私の仕事と生活も大きく変わり、今年度から奈良県にある天理大学文学部歴史文化学科考古学・民俗学専攻にて教員をしています。

さて、今回は9月24日に弘前大学にて開催されるフォーラムのご案内です。

 

平成28年度地域未来創生センターフォーラム
市民と文化財「博物館的想像力 渋沢敬三今和次郎 -民具学・考現学青森県-」

日 程: 平成28年9月24日(土)  13:00~16:30

場 所: 弘前大学人文社会科学部 多目的ホール

主 催: 弘前大学 人文社会科学部 地域未来創生センター

後 援: 青森県教育委員会弘前市教育委員会三沢市教育委員会東奥日報社      株式会社陸奥新報社、デーリー東北新聞社

対 象: 100名 参加料: 無料

申込み: 不要・当日の参加が可能

問い合わせ先: 弘前大学 人文社会科学部 地域未来創生センター 

プログラム

 司会 渡辺麻里子(弘前大学人文社会科学部教授)

  13:00~13:10 開会の挨拶 弘前大学 副理事 曽我 亨

 第1部

  13:15~14:15 (特別講演)天理大学文学部 准教授 丸山 泰明

 第2部

  14:30~16:05 県内博物館関係者によるご報告

  16:05~16:20 市民と語る

  16:20~16:30 閉会の挨拶 弘前大学人文社会科学部 教授 渡辺 麻里子

 

詳細は下記にてご確認ください。

http://www.hirosaki-u.ac.jp/23229.html

私は「渋沢敬三今和次郎—博物館的想像力の近代と青森」と題して講演をします。

渋沢敬三は、青森県にかつて存在した小川原湖民俗博物館や十和田湖科学博物館の設立のきっかけをつくった人物です。
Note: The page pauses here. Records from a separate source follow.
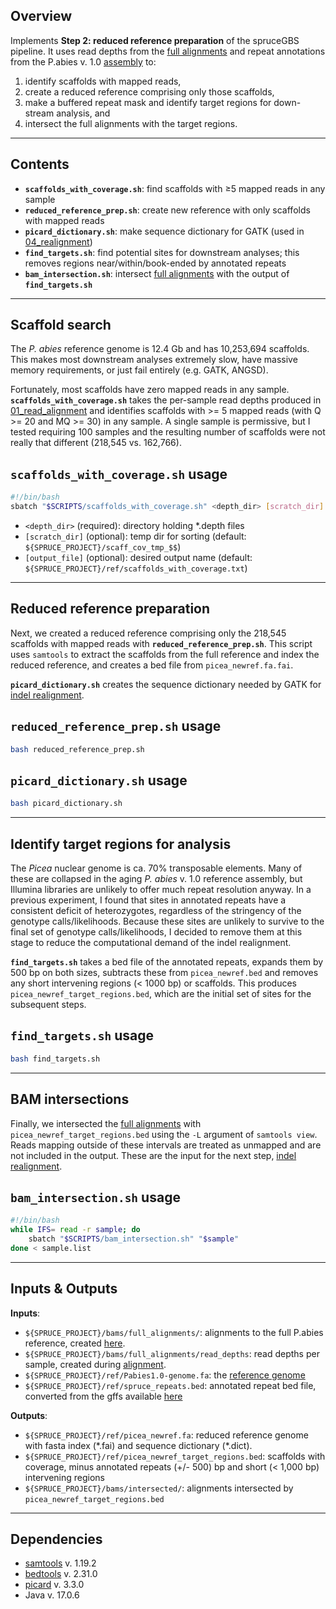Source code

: ## Overview

Implements **Step 2: reduced reference preparation** of the spruceGBS pipeline. It uses read depths from the [full alignments](https://github.com/lxsllvn/spruceGBS/blob/main/01_read_alignment/README.md) and repeat annotations from the P.abies v. 1.0 [assembly](https://plantgenie.org/FTP) to:
1) identify scaffolds with mapped reads,
2) create a reduced reference comprising only those scaffolds,
3) make a buffered repeat mask and identify target regions for down-stream analysis, and
4) intersect the full alignments with the target regions.

---

## Contents

* **`scaffolds_with_coverage.sh`**: find scaffolds with ≥5 mapped reads in any sample
* **`reduced_reference_prep.sh`**: create new reference with only scaffolds with mapped reads
* **`picard_dictionary.sh`**: make sequence dictionary for GATK (used in [04_realignment](https://github.com/lxsllvn/spruceGBS/tree/main/04_realignment))
* **`find_targets.sh`**: find potential sites for downstream analyses; this removes regions near/within/book-ended by annotated repeats
* **`bam_intersection.sh`**: intersect [full alignments](https://github.com/lxsllvn/spruceGBS/tree/main/01_read_alignment) with the output of **`find_targets.sh`**

---

## Scaffold search

The *P. abies* reference genome is 12.4 Gb and has 10,253,694 scaffolds. This makes most downstream analyses extremely slow, have massive memory requirements, or just fail entirely (e.g. GATK, ANGSD). 

Fortunately, most scaffolds have zero mapped reads in any sample. **`scaffolds_with_coverage.sh`** takes the per-sample read depths produced in [01_read_alignment](https://github.com/lxsllvn/spruceGBS/tree/main/01_read_alignment) and identifies scaffolds with \>= 5 mapped reads (with Q >= 20 and MQ >= 30) in any sample. A single sample is permissive, but I tested requiring 100 samples and the resulting number of scaffolds were not really that different (218,545 vs. 162,766). 

## **`scaffolds_with_coverage.sh` usage**

```bash
#!/bin/bash
sbatch "$SCRIPTS/scaffolds_with_coverage.sh" <depth_dir> [scratch_dir] [output_file]
```

* `<depth_dir>`   (required): directory holding *.depth files
* `[scratch_dir]` (optional): temp dir for sorting (default: `${SPRUCE_PROJECT}/scaff_cov_tmp_$$`)
* `[output_file]` (optional): desired output name (default: `${SPRUCE_PROJECT}/ref/scaffolds_with_coverage.txt`)
  
---

## Reduced reference preparation

Next, we created a reduced reference comprising only the 218,545 scaffolds with mapped reads with **`reduced_reference_prep.sh`**. This script uses `samtools` to extract the scaffolds from the full reference and index the reduced reference, and creates a bed file from `picea_newref.fa.fai`. 

**`picard_dictionary.sh`** creates the sequence dictionary needed by GATK for [indel realignment](https://github.com/lxsllvn/spruceGBS/tree/main/04_realignment).

## **`reduced_reference_prep.sh` usage**

```bash
bash reduced_reference_prep.sh 
```

## **`picard_dictionary.sh` usage**

```bash
bash picard_dictionary.sh
```

---

## Identify target regions for analysis 

The *Picea* nuclear genome is ca. 70% transposable elements. Many of these are collapsed in the aging *P. abies* v. 1.0 reference assembly, but Illumina libraries are unlikely to offer much repeat resolution anyway. In a previous experiment, I found that sites in annotated repeats have a consistent deficit of heterozygotes, regardless of the stringency of the genotype calls/likelihoods. Because these sites are unlikely to survive to the final set of genotype calls/likelihoods, I decided to remove them at this stage to reduce the computational demand of the indel realignment. 

**`find_targets.sh`** takes a bed file of the annotated repeats, expands them by 500 bp on both sizes, subtracts these from `picea_newref.bed` and removes any short intervening regions (< 1000 bp) or scaffolds. This produces `picea_newref_target_regions.bed`, which are the initial set of sites for the subsequent steps. 

## **`find_targets.sh` usage**

```bash
bash find_targets.sh 
```

---

## BAM intersections

Finally, we intersected the [full alignments](https://github.com/lxsllvn/spruceGBS/blob/main/01_read_alignment/README.md) with `picea_newref_target_regions.bed` using the `-L` argument of `samtools view`. Reads mapping outside of these intervals are treated as unmapped and are not included in the output. These are the input for the next step, [indel realignment](https://github.com/lxsllvn/spruceGBS/tree/main/04_realignment).

## **`bam_intersection.sh` usage**

```bash
#!/bin/bash
while IFS= read -r sample; do
    sbatch "$SCRIPTS/bam_intersection.sh" "$sample"
done < sample.list
```

---
## Inputs & Outputs

**Inputs**:
  * `${SPRUCE_PROJECT}/bams/full_alignments/`: alignments to the full P.abies reference, created [here](https://github.com/lxsllvn/spruceGBS/blob/main/01_read_alignment/).
  * `${SPRUCE_PROJECT}/bams/full_alignments/read_depths`: read depths per sample, created during [alignment](https://github.com/lxsllvn/spruceGBS/blob/main/01_read_alignment/).
  * `${SPRUCE_PROJECT}/ref/Pabies1.0-genome.fa`: the [reference genome](https://plantgenie.org/FTP)
  * `${SPRUCE_PROJECT}/ref/spruce_repeats.bed`: annotated repeat bed file, converted from the gffs available [here](https://plantgenie.org/FTP)
    
  **Outputs**:
  * `${SPRUCE_PROJECT}/ref/picea_newref.fa`: reduced reference genome with fasta index (\*\.fai) and sequence dictionary (\*\.dict).
  * `${SPRUCE_PROJECT}/ref/picea_newref_target_regions.bed`: scaffolds with coverage, minus annotated repeats (+/- 500) bp and short (< 1,000 bp) intervening regions
  * `${SPRUCE_PROJECT}/bams/intersected/`: alignments intersected by `picea_newref_target_regions.bed`
---

## Dependencies
* [samtools](https://www.htslib.org/) v. 1.19.2
* [bedtools](https://github.com/arq5x/bedtools2) v. 2.31.0
* [picard](https://github.com/broadinstitute/picard) v. 3.3.0
* Java v. 17.0.6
渋沢は大蔵大臣もつとめた財界人であるとともに深い学識を持っていましたが、その思考の根底には中学生の時の少年博物学者の日々がありました。一方、青森県出身の今和次郎は民家研究や考現学で有名ですが、今が民俗博物館に関心を持ち民家の展示を作っていたことはあまり知られていません。講演では「博物館的想像力」という言葉をキーワードにして、友人関係であった渋沢と今が、なぜ民具や民家といった生活文化を収集・観察し、そして展示によってどのようなメッセージを伝えようとしたのかについて考え、現代における博物館の意義について問い直します。また、渋沢が仙台にあった第二高等学校の学生の時からたびたび訪れていた青森で見たもの、学んだことについてもご紹介します。